Every line of the entries below from the one containing "70 براء نزار سالم روسان بني كنانه" to the one containing "常见坑点；最后以典型使用场景和常见问题作为落", both ends included, must be written out exactly. No other line belongs in the answer.
------------------------------------------------------------------------
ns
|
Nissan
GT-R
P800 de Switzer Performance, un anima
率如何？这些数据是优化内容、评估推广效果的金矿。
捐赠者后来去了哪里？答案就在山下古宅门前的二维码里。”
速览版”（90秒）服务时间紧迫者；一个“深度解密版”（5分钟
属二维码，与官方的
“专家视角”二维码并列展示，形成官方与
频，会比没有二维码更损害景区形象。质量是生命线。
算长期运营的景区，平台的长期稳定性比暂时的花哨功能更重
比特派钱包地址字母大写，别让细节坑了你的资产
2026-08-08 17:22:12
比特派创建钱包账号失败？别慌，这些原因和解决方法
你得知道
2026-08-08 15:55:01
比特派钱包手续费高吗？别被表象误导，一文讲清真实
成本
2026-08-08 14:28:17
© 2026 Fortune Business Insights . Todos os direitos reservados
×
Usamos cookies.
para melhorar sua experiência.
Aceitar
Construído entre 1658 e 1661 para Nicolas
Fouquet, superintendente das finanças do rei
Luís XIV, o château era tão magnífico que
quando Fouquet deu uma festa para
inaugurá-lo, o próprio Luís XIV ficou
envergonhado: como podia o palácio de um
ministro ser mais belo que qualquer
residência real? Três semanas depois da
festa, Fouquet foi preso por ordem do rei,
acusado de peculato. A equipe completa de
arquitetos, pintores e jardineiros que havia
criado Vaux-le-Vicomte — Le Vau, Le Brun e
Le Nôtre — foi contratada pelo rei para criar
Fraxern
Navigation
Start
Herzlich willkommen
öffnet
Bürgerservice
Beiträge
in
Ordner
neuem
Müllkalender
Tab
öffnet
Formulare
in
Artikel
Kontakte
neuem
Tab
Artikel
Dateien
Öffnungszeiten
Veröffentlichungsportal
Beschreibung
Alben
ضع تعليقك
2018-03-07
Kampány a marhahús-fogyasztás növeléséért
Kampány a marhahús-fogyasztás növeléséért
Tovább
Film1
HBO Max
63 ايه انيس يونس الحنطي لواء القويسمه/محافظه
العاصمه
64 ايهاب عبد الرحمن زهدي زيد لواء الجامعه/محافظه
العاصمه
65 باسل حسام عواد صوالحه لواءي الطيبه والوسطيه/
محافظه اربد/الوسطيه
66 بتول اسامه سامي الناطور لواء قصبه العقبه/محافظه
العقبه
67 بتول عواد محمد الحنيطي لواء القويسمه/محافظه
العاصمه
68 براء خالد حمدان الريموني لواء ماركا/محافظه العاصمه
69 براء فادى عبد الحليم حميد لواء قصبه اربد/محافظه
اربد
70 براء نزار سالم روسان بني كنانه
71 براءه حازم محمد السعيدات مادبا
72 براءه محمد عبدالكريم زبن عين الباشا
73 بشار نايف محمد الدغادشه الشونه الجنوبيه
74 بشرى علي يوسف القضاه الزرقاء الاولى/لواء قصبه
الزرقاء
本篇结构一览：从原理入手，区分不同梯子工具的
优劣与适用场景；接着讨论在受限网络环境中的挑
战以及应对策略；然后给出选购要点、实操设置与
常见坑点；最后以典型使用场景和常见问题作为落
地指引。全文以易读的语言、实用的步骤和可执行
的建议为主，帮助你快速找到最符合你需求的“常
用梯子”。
------------------------------------------------------------------------
## ANSWER TO THE PROBLEM
70 براء نزار سالم روسان بني كنانه
71 براءه حازم محمد السعيدات مادبا
72 براءه محمد عبدالكريم زبن عين الباشا
73 بشار نايف محمد الدغادشه الشونه الجنوبيه
74 بشرى علي يوسف القضاه الزرقاء الاولى/لواء قصبه
الزرقاء
本篇结构一览：从原理入手，区分不同梯子工具的
优劣与适用场景；接着讨论在受限网络环境中的挑
战以及应对策略；然后给出选购要点、实操设置与
常见坑点；最后以典型使用场景和常见问题作为落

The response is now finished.